Он остановился, прислушиваясь. Где-то в глубине чащи раздавался монотонный глухой рокот, и Максим вспомнил, что уже давно слышит этот рокот, но только сейчас обратил на него внимание. Это было не животное и не водопад — это был механизм, какая-то варварская машина. Она хрипела, взрыкивала, скрежетала металлом и распространяла ржавые запахи. И она приближалась.
Максим пригнулся и, держась поближе к обочине, бесшумно побежал навстречу, а потом остановился, едва не выскочив с ходу на перекрёсток. Дорогу под прямым углом пересекало другое шоссе, очень грязное, с глубокими, безобразными колеями, с торчащими обломками бетонного покрытия, дурно пахнущее и очень, очень радиоактивное. Максим присел на корточки и поглядел влево. Рокот двигателя и металлический скрежет надвигались оттуда. Оно приближалось.
Через минуту оно появилось. Бессмысленно огромное, горячее, смрадное, всё из клёпаного металла, попирающее дорогу чудовищными гусеницами, облепленными грязью, не мчалось, не катилось — пёрло горбатое, неопрятное, дребезжа отставшими листами железа, начинённое сырым плутонием пополам с лантанидами, беспомощное, угрожающее, без людей, тупое и опасное перевалилось через перекрёсток и попёрло дальше, хрустя и визжа раздавливаемым бетоном, оставив за собой хвост раскалённой духоты, скрылось в лесу и всё рычало, ворочалось, взрёвывало, постепенно затихая…
Максим перевёл дух, отмахнулся от мошкары. Он был потрясён. Ничего столь нелепого и жалкого он не видел никогда в жизни. «Да, — подумал он, — позитронных эмиттеров мне здесь не достать». Он поглядел вслед чудовищу и вдруг заметил, что поперечная дорога — не просто дорога, а просека, узкая щель в лесу: деревья не закрывали над нею неба, как над шоссе. «Может, догнать его? — подумал он. — Остановить, погасить котёл…» Он прислушался. В лесу стояли шум и треск, чудовище ворочалось в чаще, как гиппопотам в трясине, а потом рокот двигателя снова начал приближаться. Оно возвращалось. Снова сопение, рык, волна смрада, лязг и дребезг, и вот оно опять переваливает через перекрёсток и прёт туда, откуда только что вышло… «Нет, — сказал Максим, — не хочу я с ним связываться. Не люблю я злых животных и варварских автоматов…» Он подождал, вышел из кустов и одним прыжком перемахнул через заражённый перекрёсток.

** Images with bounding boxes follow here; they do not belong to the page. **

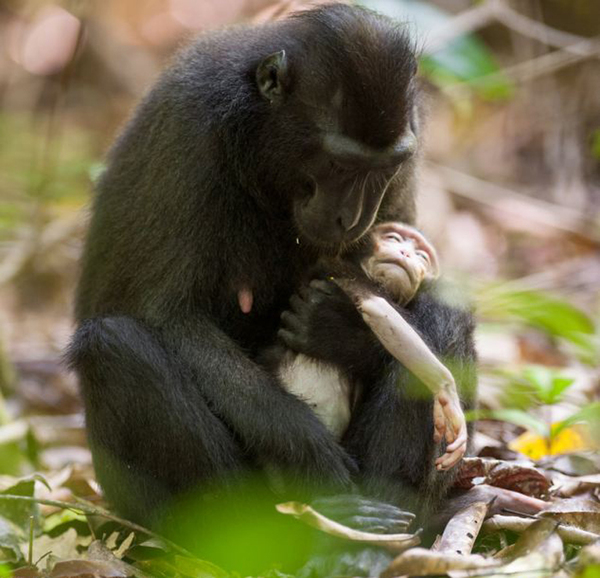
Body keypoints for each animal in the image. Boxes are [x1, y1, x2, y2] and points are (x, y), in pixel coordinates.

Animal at [248, 223, 468, 470]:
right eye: (393, 238)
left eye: (422, 256)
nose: (406, 253)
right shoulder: (350, 273)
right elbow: (378, 309)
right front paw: (445, 389)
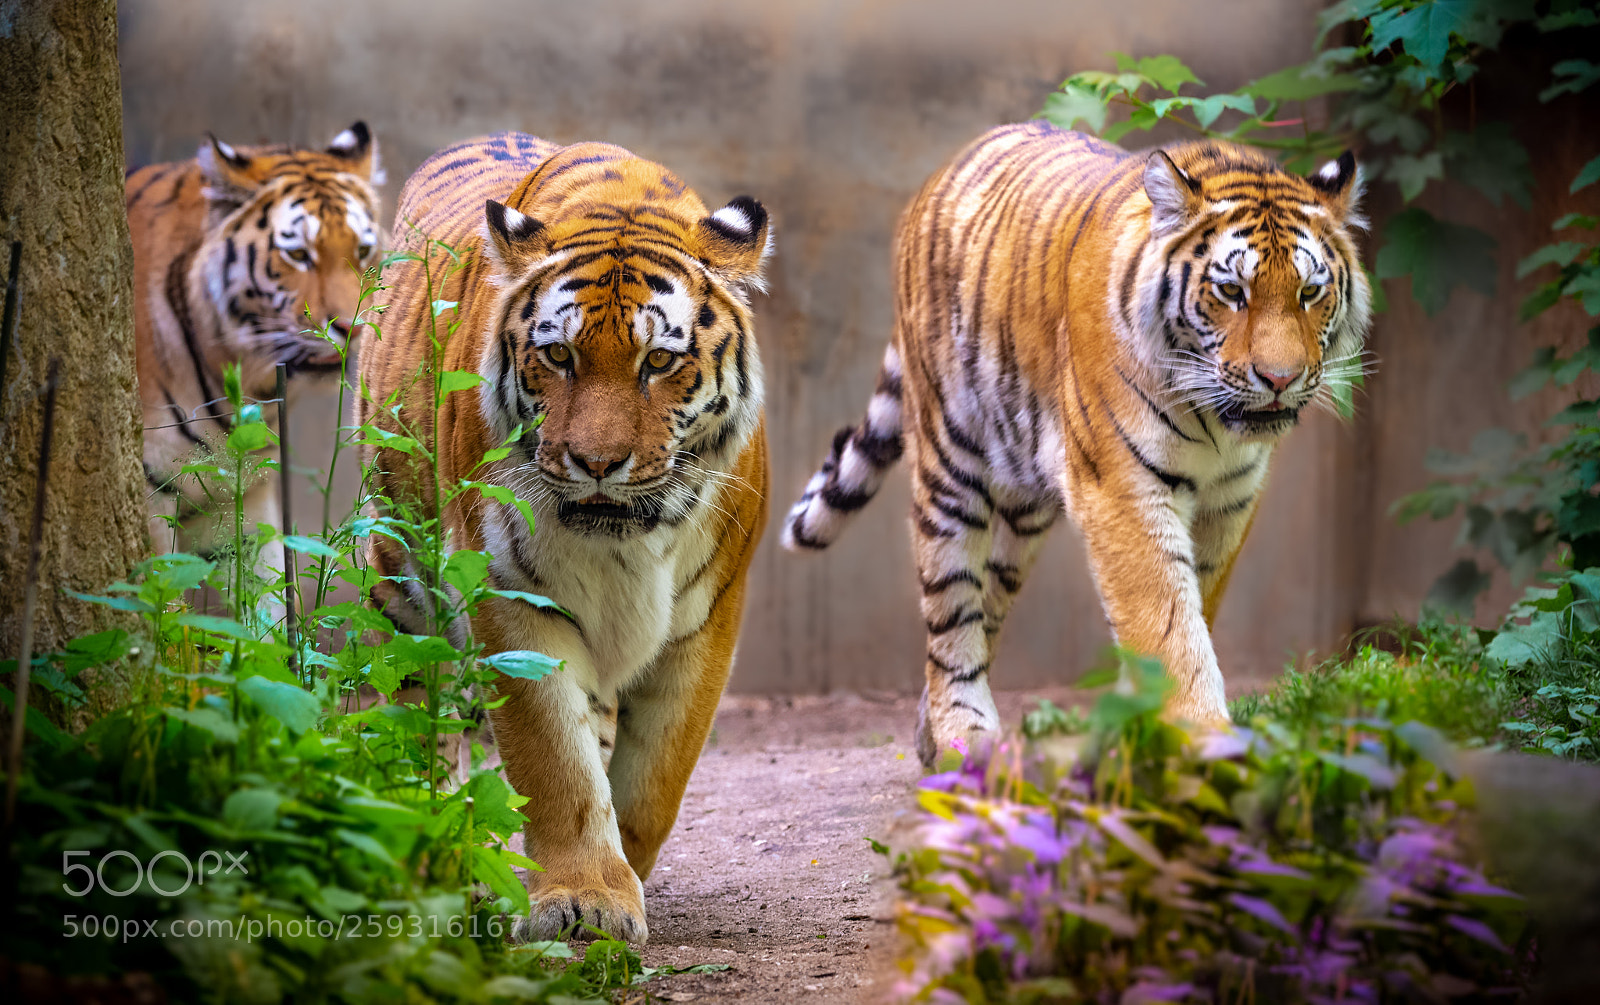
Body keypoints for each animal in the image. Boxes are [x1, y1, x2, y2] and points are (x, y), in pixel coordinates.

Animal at [358, 132, 771, 944]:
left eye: (659, 360)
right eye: (558, 356)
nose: (597, 463)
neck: (623, 543)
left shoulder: (710, 615)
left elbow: (656, 772)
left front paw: (624, 875)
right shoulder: (511, 597)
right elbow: (554, 758)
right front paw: (586, 898)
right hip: (398, 570)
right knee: (416, 707)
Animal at [782, 121, 1371, 766]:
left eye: (1310, 292)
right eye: (1231, 291)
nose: (1280, 379)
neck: (1218, 427)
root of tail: (942, 171)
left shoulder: (1231, 501)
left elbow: (1196, 605)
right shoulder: (1123, 490)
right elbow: (1167, 620)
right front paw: (1201, 739)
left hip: (1024, 509)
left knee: (987, 605)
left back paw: (931, 733)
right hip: (950, 469)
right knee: (950, 618)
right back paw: (962, 734)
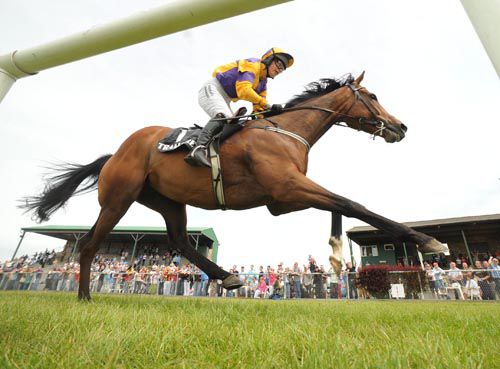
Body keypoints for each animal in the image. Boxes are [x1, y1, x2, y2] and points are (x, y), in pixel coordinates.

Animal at [22, 71, 446, 300]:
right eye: (373, 95)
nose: (401, 126)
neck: (286, 130)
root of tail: (114, 153)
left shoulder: (281, 198)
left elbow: (338, 204)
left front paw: (337, 253)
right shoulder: (289, 186)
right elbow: (352, 202)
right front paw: (428, 241)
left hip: (168, 200)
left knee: (179, 241)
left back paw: (226, 275)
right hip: (118, 199)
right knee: (89, 245)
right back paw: (84, 296)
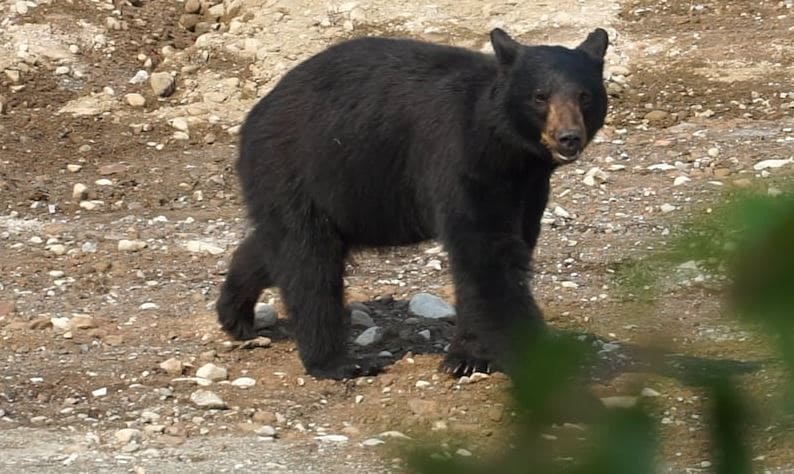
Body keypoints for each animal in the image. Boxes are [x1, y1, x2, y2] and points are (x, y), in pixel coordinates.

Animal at [215, 27, 610, 380]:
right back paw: (336, 362)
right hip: (298, 166)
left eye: (584, 96)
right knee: (307, 260)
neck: (508, 150)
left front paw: (469, 357)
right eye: (540, 96)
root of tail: (255, 114)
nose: (569, 137)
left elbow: (508, 247)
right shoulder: (459, 159)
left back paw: (234, 313)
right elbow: (486, 255)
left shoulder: (527, 187)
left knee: (277, 247)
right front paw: (533, 355)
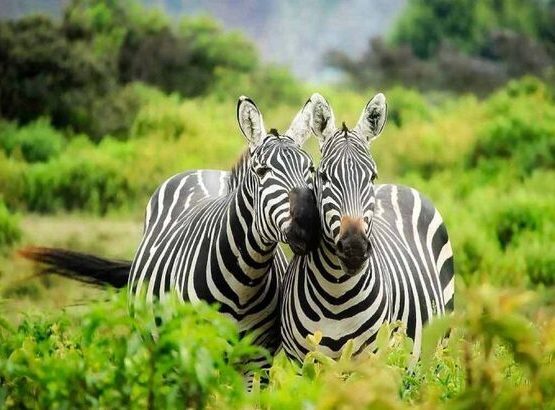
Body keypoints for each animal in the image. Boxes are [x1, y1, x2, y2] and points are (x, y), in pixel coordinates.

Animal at [20, 95, 322, 368]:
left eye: (311, 169)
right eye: (261, 171)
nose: (308, 225)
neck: (245, 280)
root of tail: (203, 170)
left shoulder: (258, 359)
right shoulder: (195, 351)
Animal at [280, 93, 454, 362]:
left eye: (372, 176)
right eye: (323, 176)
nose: (354, 248)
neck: (336, 294)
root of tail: (399, 186)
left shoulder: (370, 361)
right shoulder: (301, 363)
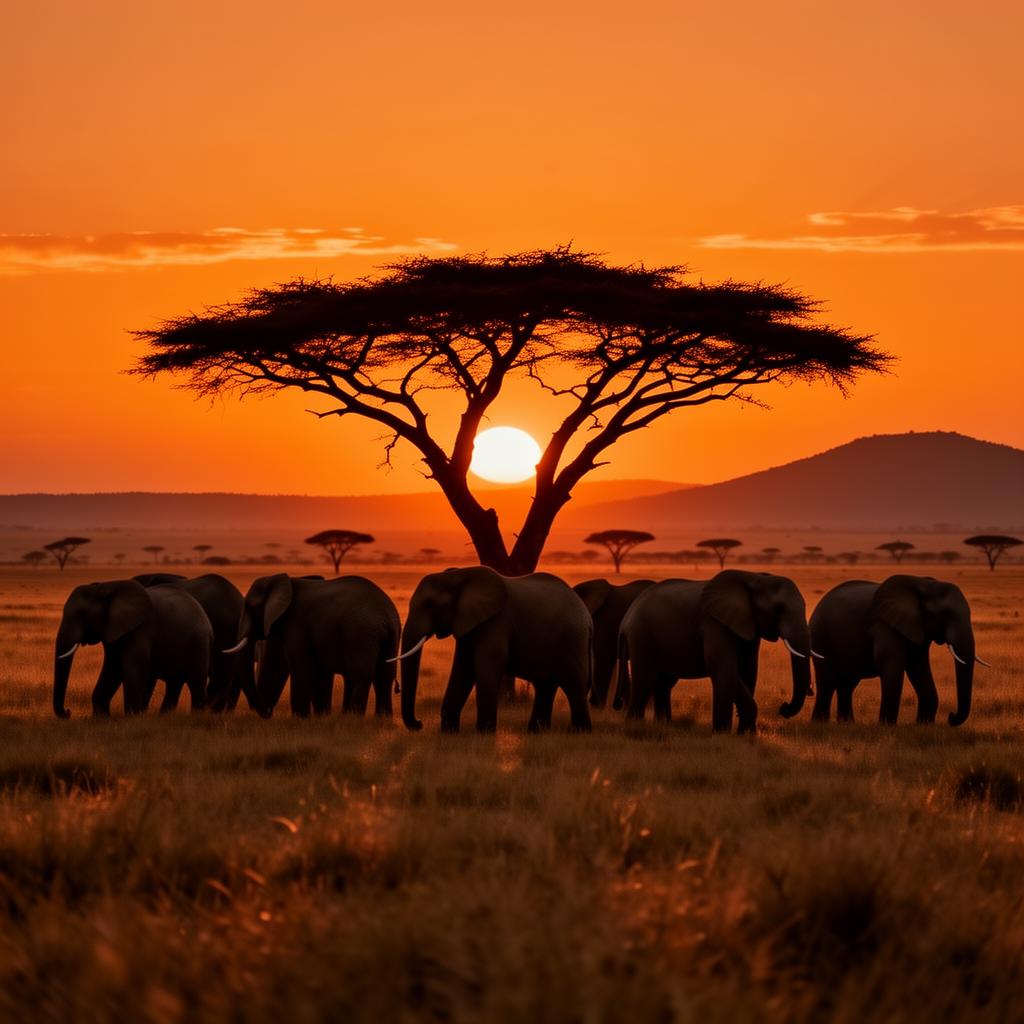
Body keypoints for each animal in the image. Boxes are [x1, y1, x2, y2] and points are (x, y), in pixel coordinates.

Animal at [53, 579, 212, 717]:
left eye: (82, 614)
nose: (68, 712)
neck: (105, 587)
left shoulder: (142, 628)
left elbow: (132, 668)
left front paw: (132, 718)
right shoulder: (113, 630)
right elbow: (112, 669)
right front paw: (101, 719)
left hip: (200, 643)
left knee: (196, 680)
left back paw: (195, 715)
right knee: (175, 682)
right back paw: (164, 716)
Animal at [231, 574, 400, 717]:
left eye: (249, 607)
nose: (266, 713)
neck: (282, 580)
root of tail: (385, 615)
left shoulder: (295, 623)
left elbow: (298, 666)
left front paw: (300, 719)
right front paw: (321, 718)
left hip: (361, 632)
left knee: (360, 675)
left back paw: (354, 718)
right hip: (388, 635)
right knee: (383, 676)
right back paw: (380, 720)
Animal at [395, 566, 593, 734]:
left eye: (430, 604)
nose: (419, 723)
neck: (459, 575)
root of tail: (587, 615)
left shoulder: (496, 621)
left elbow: (486, 665)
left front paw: (484, 734)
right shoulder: (467, 623)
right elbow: (463, 668)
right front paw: (449, 734)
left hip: (573, 639)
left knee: (573, 683)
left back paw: (580, 732)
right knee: (546, 685)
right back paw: (536, 733)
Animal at [617, 570, 812, 734]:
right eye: (779, 608)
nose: (783, 708)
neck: (754, 577)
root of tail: (626, 619)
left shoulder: (749, 626)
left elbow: (748, 670)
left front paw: (746, 736)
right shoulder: (714, 623)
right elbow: (723, 668)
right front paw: (723, 735)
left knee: (663, 683)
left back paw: (663, 725)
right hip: (640, 636)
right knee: (644, 679)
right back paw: (634, 725)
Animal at [787, 575, 986, 726]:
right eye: (945, 614)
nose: (951, 716)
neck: (924, 584)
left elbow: (919, 668)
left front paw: (924, 726)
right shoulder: (885, 625)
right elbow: (891, 665)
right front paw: (887, 726)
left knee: (847, 685)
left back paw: (847, 724)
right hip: (820, 636)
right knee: (827, 682)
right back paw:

Некоторое время он шёл очень быстро, глубоко дыша, освобождая лёгкие от испарений железного гиппопотама, а затем снова перешёл на походный шаг. Он думал о том, что увидел за первые два часа жизни на своём обитаемом острове, и пытался сложить все эти несообразности и случайности в нечто логически непротиворечивое. Однако это было слишком трудно. Картина получалась сказочной, а не реальной. Сказочным был этот лес, набитый старым железом, сказочные существа перекликались в нём почти человеческими голосами; как в сказке, старая, заброшенная дорога вела к заколдованному замку, и невидимые злые волшебники старались помешать человеку, попавшему в эту страну. На дальних подступах они забросали его метеоритами — ничего не получилось, и тогда они сожгли корабль, поймали человека в ловушку, а потом натравили на него железного дракона. Дракон, однако, оказался слишком стар и глуп, и они, наверное, уже поняли свою промашку и готовят теперь что-нибудь посовременнее…
— Послушайте, — сказал им Максим, — я ведь не собираюсь расколдовывать замков и будить ваших летаргических красавиц; я хочу только встретиться с кем-нибудь из вас, кто поумнее, кто поможет мне с позитронными эмиттерами…
Но злые волшебники гнули своё. Сначала они положили поперёк шоссе огромное гнилое дерево, затем разрушили бетонное покрытие, вырыли в земле большую яму и наполнили её тухлой радиоактивной жижей, а когда и это не помогло, когда мошкара притомилась кусать и разочарованно отстала, уже к утру выпустили из леса холодный злой туман. От тумана Максиму стало зябко, и он пустился бегом, чтобы согреться. Туман был липкий, маслянистый, попахивал мокрым металлом и тлением, но вскоре запахло дымом, и Максим понял, что где-то неподалёку горит живой огонь.